Braverman compreende a atomização da vida social nas cidades,
principalmente, a partir "das relações de mercado como
sucedâneo das relações individuais e
comunitárias" (Braverman, 1987, p. 235). Constata, assim, que as
relações entre os indivíduos não ocorrem mais
diretamente a partir de suas associações na família, na
vizinhança etc. mas nas relações de compra e venda. Por
isso, "quanto mais a vida social se transforma em uma densa e compacta
rede de atividades interligadas nas quais as pessoas são totalmente
dependentes, tanto mais atomizadas elas se tornam, e mais seus contatos com os
outros as separam em vez de torná-las mais próximas"
(Braverman, 1987, pp. 235-6). Trata-se daquilo que Marx caracterizou como
"interdependência indiferente", relação na qual o
interesse comum está submetido aos interesses particulares refletidos em
si mesmos, ao "interesse individual de um em oposição ao do
outro" (Marx, 1985a, p. 135).
A família como representante máxima das funções da
vida social, produção e consumo, se vê reduzida somente
à última, mesmo assim de "forma atenuada, visto que mesmo
como unidade consumidora a família tende a romper-se em partes
componentes que consomem separadamente" (Braverman, 1987, p. 236). Segundo
o autor:
Esse processo é apenas um aspecto de uma equação mais
complexa: à medida que a vida social e familiar da comunidade são
enfraquecidas, novos ramos da produção surgem para preencher a
lacuna resultante; e à medida novos serviços e mercadorias
proporcionam sucedâneos para relações humanas sob a forma
de relações de mercado, a vida social e familiar são ainda
mais debilitadas. Trata-se, pois, de um processo que implica
alterações econômicas e sociais de um lado, e profundas
mudanças nos padrões psicológicos e afetivos de outro
(Braverman, 1987, p. 236).
Essas alterações se realizam efetivamente no cotidiano das
pessoas. A maior parte do tempo de vida de um indivíduo até
então ocorria em casa, com os familiares. Na situação do
trabalho domiciliar moderno, o capital entrou nas casas dos trabalhadores
obrigando-os a trabalhar sob suas condições
[5]
, depois forçou a todos os membros da família a buscar seu
sustento em um espaço diferente do doméstico. A saída das
pessoas para trabalhar, ter de ganhar a vida fora de casa, significa
concretamente estabelecer relações com um universo de pessoas
muito mais amplo, desempenhar tarefas freqüentemente mais fragmentadas do
que no contexto anterior, adquirir novas necessidades, não só de
consumo, mas também de outras atividades e contatos sociais fora da
família.

....

§ **INSTRUÇÕES DE TRABALHO**:
**a.** No trecho sobre Braverman, a família fica reduzida a qual das funções da vida social?
**b.** Indique se cada afirmação concorda com o trecho, respondendo sim ou não e citando as palavras do trecho que decidem: (i) as relações entre os indivíduos passam a ocorrer nas relações de compra e venda; (ii) como unidade consumidora, a família tende a permanecer unida; (iii) trabalhar fora de casa significa estabelecer relações com um universo de pessoas mais restrito.
As linhas são um material à parte, sem relação com o trecho.

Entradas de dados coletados
....

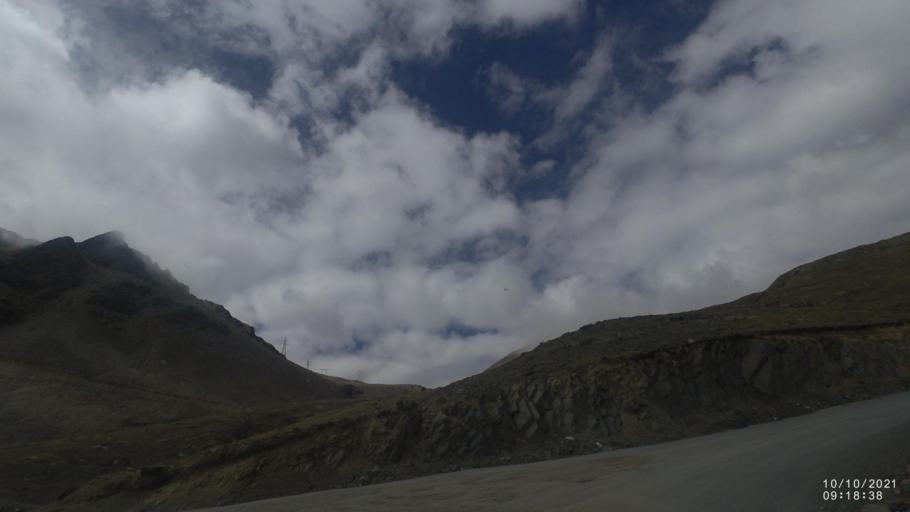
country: BO
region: La Paz
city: Quime
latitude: -17.0542
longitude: -67.2979
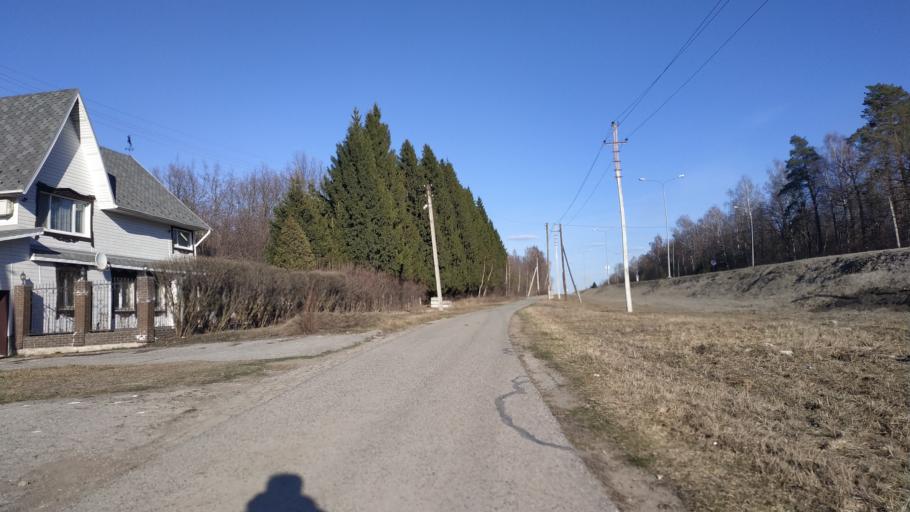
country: RU
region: Chuvashia
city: Novyye Lapsary
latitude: 56.1317
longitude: 47.1436
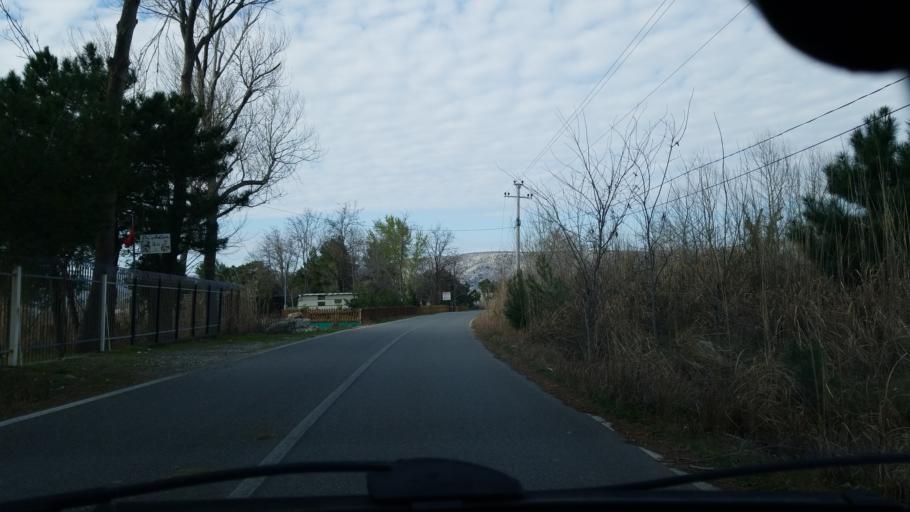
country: AL
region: Lezhe
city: Shengjin
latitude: 41.7831
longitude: 19.6034
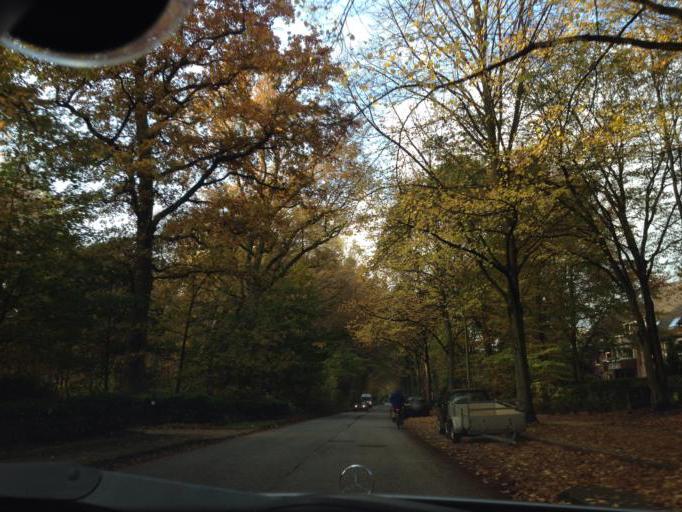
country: DE
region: Schleswig-Holstein
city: Barsbuettel
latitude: 53.5920
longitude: 10.1738
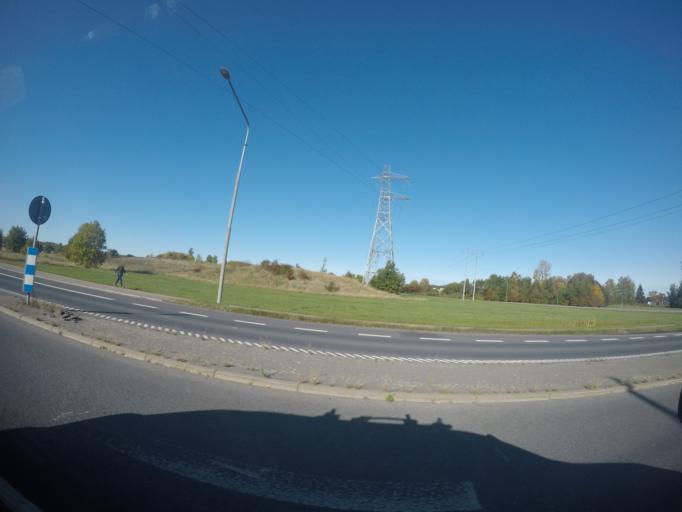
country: SE
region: Vaestmanland
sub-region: Vasteras
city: Vasteras
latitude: 59.5904
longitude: 16.4691
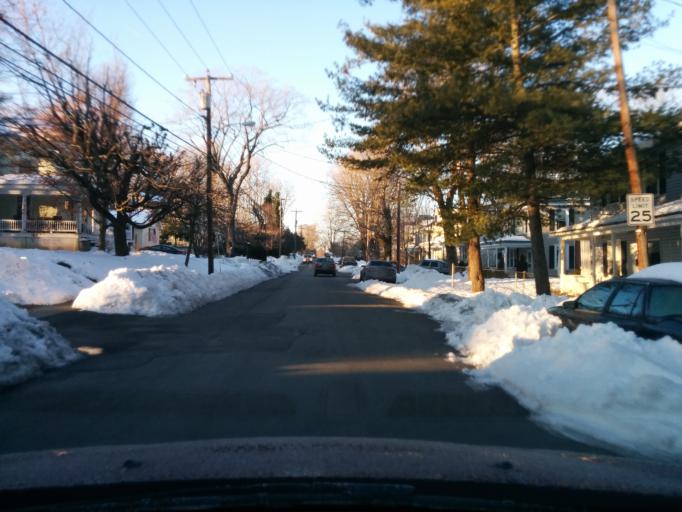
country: US
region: Virginia
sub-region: City of Lexington
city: Lexington
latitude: 37.7780
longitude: -79.4456
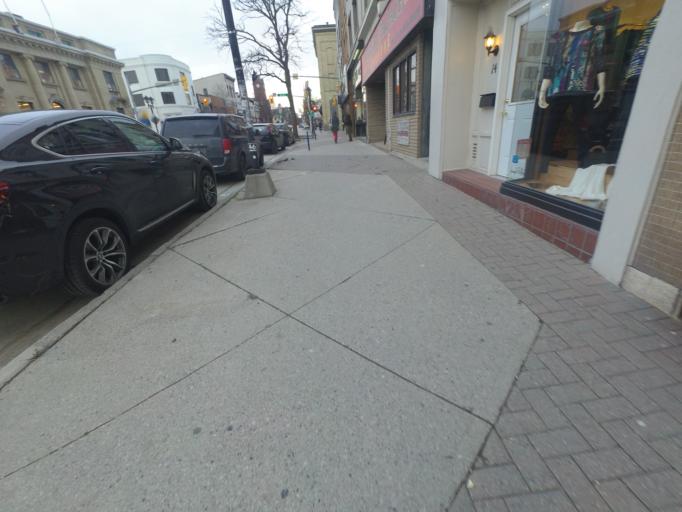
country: CN
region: Xinjiang Uygur Zizhiqu
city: Ayxin Siri
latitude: 43.4646
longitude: 80.5215
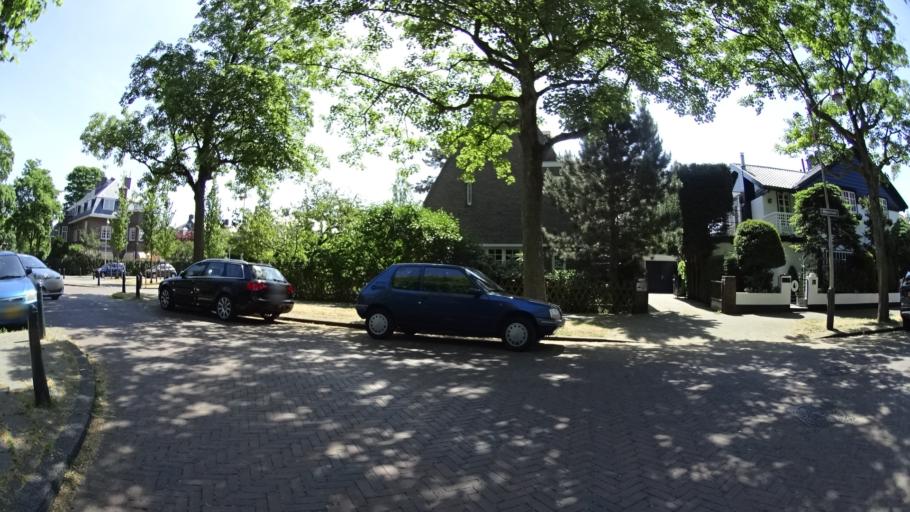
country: NL
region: South Holland
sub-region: Gemeente Den Haag
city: Scheveningen
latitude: 52.0835
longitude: 4.2641
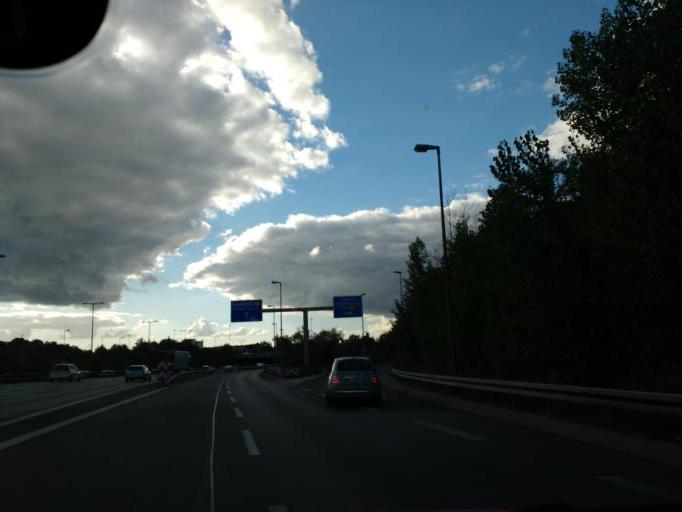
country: DE
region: Berlin
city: Schoneberg Bezirk
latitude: 52.4738
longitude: 13.3556
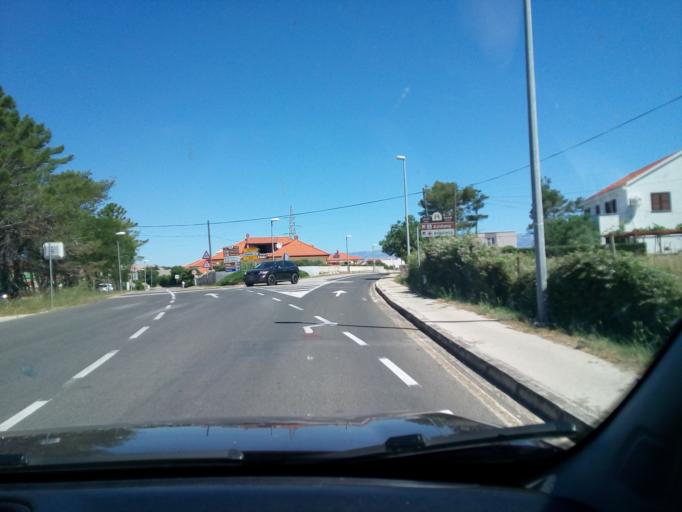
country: HR
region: Zadarska
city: Nin
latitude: 44.2367
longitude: 15.1816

....

§ **RESULTADOS**:
**a.** Ao consumo.

**b.**
(i) Sim: "mas nas relações de compra e venda".
(ii) Não: "a família tende a romper-se em partes componentes que consomem separadamente".
(iii) Não: "estabelecer relações com um universo de pessoas muito mais amplo".